Passage to read:
# Got Our CD!!!



## martemchik (Nov 23, 2010)

My boy Rooney and I got our CD and our RA this weekend. I'm really proud of the CD as he is my first dog and just over 2 years of age. It took us 3 trials to get 3 legs and we finished 1st in each one. This time around we were the only ones to qualify out of the group of 3 dogs. The trial was on our training grounds at the German Shepherd Dog Club of Wisconsin. Really fun to do it in front of all our friends/fellow classmates and also outdoors!

Now onto Open!


----------



## Jag (Jul 27, 2012)

Congrats!! How exciting!!


----------



## KatsMuse (Jun 5, 2012)

:congratulations:


----------



## Franksmom (Oct 13, 2010)

Congrats!!!! 
Open is fun you'll love training for it, dont' forget about the Grad. Novice class it's a great way to help train for the Open class.


----------



## selzer (May 7, 2005)

Great!!! Congratulations!


----------



## Shade (Feb 20, 2012)

Congratulations!! That's awesome


----------



## PatchonGSD (Jun 27, 2012)

Congrats!


----------



## robk (Jun 16, 2011)

great job!


----------



## Shaolin (Jun 16, 2012)

Congrats!


----------



## Castlemaid (Jun 29, 2006)

Good job!


----------



## Kayos and Havoc (Oct 17, 2002)

That is fabulous!!! I love obedience, Open is a lot of fun too.


----------



## JanaeUlva (Feb 5, 2011)

Congrats! That is super great!


Sent from my iPhone using PG Free


----------



## msvette2u (Mar 20, 2006)

Congrats!


----------



## Wolfgeist (Dec 4, 2010)

Using the information:
A: From the obedience thread, extract the stretch from "# Got Our CD!!!" through "Now onto Open!".
B: Name every user in the obedience thread whose heading shows a date in 2012.

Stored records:
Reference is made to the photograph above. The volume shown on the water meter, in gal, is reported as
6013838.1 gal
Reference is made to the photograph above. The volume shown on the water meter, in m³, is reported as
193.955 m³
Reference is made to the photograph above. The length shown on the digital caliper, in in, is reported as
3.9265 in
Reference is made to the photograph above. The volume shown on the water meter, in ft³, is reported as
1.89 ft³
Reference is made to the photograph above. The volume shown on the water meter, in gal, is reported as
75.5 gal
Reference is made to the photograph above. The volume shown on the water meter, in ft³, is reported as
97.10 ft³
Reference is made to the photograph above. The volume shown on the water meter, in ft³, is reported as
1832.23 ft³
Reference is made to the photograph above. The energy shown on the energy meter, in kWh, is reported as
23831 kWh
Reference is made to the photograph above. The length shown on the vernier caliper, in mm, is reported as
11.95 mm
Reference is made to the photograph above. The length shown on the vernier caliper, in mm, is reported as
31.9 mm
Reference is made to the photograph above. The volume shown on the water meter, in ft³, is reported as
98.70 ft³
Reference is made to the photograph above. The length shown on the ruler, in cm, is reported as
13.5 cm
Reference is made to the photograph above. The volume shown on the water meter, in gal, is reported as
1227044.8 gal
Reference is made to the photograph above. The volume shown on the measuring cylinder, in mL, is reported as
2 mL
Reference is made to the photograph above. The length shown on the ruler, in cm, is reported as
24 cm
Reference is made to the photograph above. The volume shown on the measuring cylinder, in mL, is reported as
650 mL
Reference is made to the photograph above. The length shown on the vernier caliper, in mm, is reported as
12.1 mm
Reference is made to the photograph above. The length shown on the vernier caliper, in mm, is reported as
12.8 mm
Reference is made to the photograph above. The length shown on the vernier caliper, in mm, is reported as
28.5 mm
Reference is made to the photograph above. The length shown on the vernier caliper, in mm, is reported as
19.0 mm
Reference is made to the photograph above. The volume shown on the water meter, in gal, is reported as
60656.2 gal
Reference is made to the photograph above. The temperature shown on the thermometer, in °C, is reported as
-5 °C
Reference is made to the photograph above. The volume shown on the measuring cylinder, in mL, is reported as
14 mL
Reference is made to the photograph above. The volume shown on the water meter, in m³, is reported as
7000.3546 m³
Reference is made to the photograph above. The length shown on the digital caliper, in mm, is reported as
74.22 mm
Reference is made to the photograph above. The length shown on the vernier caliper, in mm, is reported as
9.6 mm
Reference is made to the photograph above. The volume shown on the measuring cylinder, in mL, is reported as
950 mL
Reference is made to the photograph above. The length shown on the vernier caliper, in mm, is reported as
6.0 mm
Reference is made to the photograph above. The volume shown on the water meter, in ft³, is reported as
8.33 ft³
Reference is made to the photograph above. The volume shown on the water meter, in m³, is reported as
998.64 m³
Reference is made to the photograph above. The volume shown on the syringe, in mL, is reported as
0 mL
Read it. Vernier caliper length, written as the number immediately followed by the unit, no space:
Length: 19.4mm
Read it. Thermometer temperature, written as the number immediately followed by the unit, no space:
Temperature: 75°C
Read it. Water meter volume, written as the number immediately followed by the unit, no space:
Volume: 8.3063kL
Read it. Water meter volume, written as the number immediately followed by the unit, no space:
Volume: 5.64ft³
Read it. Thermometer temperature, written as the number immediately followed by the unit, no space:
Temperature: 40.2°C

Task responses:
A:
# Got Our CD!!!



## martemchik (Nov 23, 2010)

My boy Rooney and I got our CD and our RA this weekend. I'm really proud of the CD as he is my first dog and just over 2 years of age. It took us 3 trials to get 3 legs and we finished 1st in each one. This time around we were the only ones to qualify out of the group of 3 dogs. The trial was on our training grounds at the German Shepherd Dog Club of Wisconsin. Really fun to do it in front of all our friends/fellow classmates and also outdoors!

Now onto Open!

B: Jag, KatsMuse, Shade, PatchonGSD, Shaolin